Até os problemas do esporte se confundem com a política. Fontes disseram ao “The Independent” que uma das principais motivações por trás das contratações de Neymar e Kylian Mbappe em 2017 foi “espremer” o mercado de futebol e inflar enormemente os salários e as taxas de transferência, para que apenas clubes como Manchester City e Manchester United pudessem competir a médio prazo.

Em outras palavras, eles não têm problemas em distorcer os próprios parâmetros do esporte.

Só o Fair Play Financeiro impede isso, mas o confronto entre PSG e Uefa já aconteceu.

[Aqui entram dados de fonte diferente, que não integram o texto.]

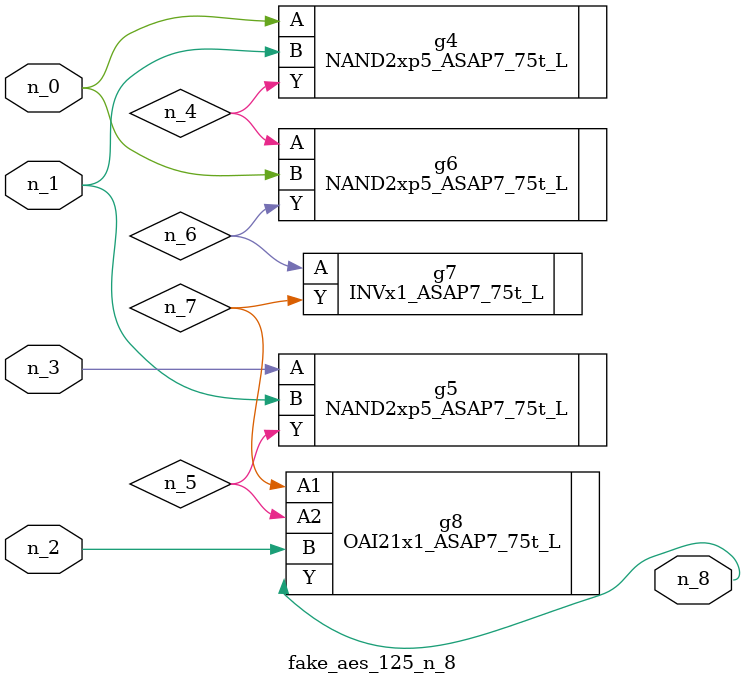
<source format=v>
module fake_aes_125_n_8 (n_3, n_1, n_2, n_0, n_8);
input n_3;
input n_1;
input n_2;
input n_0;
output n_8;
wire n_6;
wire n_4;
wire n_5;
wire n_7;
NAND2xp5_ASAP7_75t_L g4 ( .A(n_0), .B(n_1), .Y(n_4) );
NAND2xp5_ASAP7_75t_L g5 ( .A(n_3), .B(n_1), .Y(n_5) );
NAND2xp5_ASAP7_75t_L g6 ( .A(n_4), .B(n_0), .Y(n_6) );
INVx1_ASAP7_75t_L g7 ( .A(n_6), .Y(n_7) );
OAI21x1_ASAP7_75t_L g8 ( .A1(n_7), .A2(n_5), .B(n_2), .Y(n_8) );
endmodule
</source>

O “New York Times” noticiou em junho de 2019 documentos que mostravam que “a Uefa parecia afundar sua própria investigação” sobre transferências do PSG, enquanto o clube usava um detalhe técnico para evitar punições graves e suspensão na Champions League.

Ao invés da punição, os magnatas do PSG dobraram o futebol europeu e seu órgão dirigente à sua vontade. Eles agora esperam que seu maior marco seja seu grande momento de ascensão, o título no domingo.

Isso é ainda mais triste devido ao prestígio e à gravidade desta ocasião. A conquista da Champions é o que dispara tanta magia do futebol, assim como tantas imaginações infantis, e oferece seus melhores momentos.

As primeiras imagens da Liga dos Campeões, com Alfredo Di Stefano, inspiraram a todos, de Eusebio, Luis Suarez a Bobby Charlton e Sir Alex Ferguson, estabelecendo uma linhagem que todos tentam viver à altura e fazer parte, o que envolve uma autêntica nobreza esportiva.

Nem sempre esteve tudo esteve limpo, mas nunca esteve tão sujo.

Cada momento da final da Champions League é normalmente imbuído e amplificado pelo conhecimento do que se tornou antes e por tanta História. Neste fim de semana, um projeto de Estado de sportswashing terá como objetivo apenas aproveitar tudo isso, para segundas intenções.

Isso deve ser mencionado a cada passo. Não vale a pena comemorar e não deve deixar de ser questionado.